The SID theme search engine consists of a large database of themes. The database was automatically generated from the HVSC (this took several days).
This is the general idea of the melody extraction program: A 6510 emulator is invoked once for each SID, subtune and voice. The init routine is called with the right subtune number, and then the play routine is called 70000 times (allowing a maximum song length of approximately 23 minutes for a 50Hz SID). If the play routine won't return after 200000 CPU cycles, the emulation stops. Every time the play routine returns, the control register of the current voice is examined. If the gate bit was turned off during this call to the play routine, the 16-bit value in the frequency control register is converted into a note name, and emitted.
This way we obtain three sequences of note names for each SID and subtune. But this database turns out to be huge (207 MB). Therefore, each of the note sequences is scanned for repetition. If the SID appears to restart (from the very beginning, or from some other place), then all iterations except the first one are removed from the database. Additionally, if a voice doesn't play more than 4 notes (e.g. if we're looking at a sound effect subtune), then those 4 notes are removed from the database -- it's not like anyone's going to try to find them. =) After these optimizations, the database is about 32 MB large.
Note that my emulation environment isn't perfect; the illegal opcodes aren't implemented (that's the easy part), and several SIDs don't work at all for various, mysterious reasons. The database would have been a couple of megs bigger if all SIDs had been correctly emulated.
Each search query is transposed into all twelve keys and converted to a regular expression. The actual pattern matching is then handled by a Postgres server.

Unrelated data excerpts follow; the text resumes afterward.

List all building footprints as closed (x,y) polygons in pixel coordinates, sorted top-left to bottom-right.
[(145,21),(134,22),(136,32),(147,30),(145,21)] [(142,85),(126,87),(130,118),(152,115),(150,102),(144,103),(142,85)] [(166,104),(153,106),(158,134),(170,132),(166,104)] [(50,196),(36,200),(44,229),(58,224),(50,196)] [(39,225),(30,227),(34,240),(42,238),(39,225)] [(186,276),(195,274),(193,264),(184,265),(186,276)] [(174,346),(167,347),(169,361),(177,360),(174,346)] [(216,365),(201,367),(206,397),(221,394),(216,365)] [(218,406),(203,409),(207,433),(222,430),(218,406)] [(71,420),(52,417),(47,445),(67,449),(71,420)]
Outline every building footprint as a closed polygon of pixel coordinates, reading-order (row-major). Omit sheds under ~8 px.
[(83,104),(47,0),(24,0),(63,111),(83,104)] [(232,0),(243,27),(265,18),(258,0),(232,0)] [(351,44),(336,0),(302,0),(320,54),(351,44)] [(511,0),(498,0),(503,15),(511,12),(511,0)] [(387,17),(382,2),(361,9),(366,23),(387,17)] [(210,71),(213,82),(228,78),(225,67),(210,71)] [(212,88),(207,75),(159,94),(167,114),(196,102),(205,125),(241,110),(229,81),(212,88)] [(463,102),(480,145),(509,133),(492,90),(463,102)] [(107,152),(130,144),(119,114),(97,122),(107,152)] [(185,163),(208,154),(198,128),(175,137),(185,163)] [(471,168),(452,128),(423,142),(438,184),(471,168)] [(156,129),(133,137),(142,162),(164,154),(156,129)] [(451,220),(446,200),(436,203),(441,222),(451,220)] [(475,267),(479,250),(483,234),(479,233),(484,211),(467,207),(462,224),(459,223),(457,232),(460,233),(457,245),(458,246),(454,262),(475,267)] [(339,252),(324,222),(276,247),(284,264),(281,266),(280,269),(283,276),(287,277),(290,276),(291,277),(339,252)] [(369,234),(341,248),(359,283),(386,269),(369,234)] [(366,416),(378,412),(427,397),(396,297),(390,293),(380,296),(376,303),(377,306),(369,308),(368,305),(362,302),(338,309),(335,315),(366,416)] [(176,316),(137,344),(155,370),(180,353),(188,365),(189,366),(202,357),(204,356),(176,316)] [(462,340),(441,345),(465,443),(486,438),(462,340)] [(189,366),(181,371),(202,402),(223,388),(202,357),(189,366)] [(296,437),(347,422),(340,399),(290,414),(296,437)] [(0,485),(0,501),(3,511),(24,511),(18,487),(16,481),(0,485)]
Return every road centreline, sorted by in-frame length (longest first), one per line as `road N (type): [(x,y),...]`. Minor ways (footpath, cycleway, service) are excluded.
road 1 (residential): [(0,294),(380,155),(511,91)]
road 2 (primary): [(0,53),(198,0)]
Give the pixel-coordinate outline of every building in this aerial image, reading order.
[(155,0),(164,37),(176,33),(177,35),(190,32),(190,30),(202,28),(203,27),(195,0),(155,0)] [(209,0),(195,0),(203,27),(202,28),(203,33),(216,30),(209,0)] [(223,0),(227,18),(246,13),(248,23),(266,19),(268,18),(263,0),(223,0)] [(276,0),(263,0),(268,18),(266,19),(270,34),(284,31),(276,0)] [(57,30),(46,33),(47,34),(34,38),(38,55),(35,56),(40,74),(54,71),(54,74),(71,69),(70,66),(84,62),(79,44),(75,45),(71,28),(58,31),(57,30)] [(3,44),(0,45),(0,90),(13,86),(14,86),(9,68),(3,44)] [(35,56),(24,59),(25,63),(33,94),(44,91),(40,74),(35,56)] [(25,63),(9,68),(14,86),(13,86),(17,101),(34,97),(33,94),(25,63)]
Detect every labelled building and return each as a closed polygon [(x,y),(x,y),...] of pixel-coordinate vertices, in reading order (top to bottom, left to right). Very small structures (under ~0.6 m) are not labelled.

Here are some general tips and tricks for searching the SID database:
- A glissando is usually considered to be one note, because the emulator is triggered every time the gate bit is reset. Try searching for the first note in the glissando, or the last one. Wildcards will also work, of course.
- Try removing the first note. ("defgfgeedefefg" won't match the Parallax melody, for instance, but "efgfgeedefefg" will. Interesting...)
- Sometimes a melody is split into two voices, each voice playing every other note. Try searching for every other note in your theme. (For instance, you might consider "daeafaeadagafaead" to be the initial theme of Giana Sisters, subtune 5, but it will only match a couple of remixes, and not Hülsbeck's SID. "defedgfed", on the other hand, will find it.)
- Arpeggios may match if you're lucky, but in most cases they don't. The apparent melody of Spellbound, for instance, is too deeply embedded in the arpeggios to be searchable.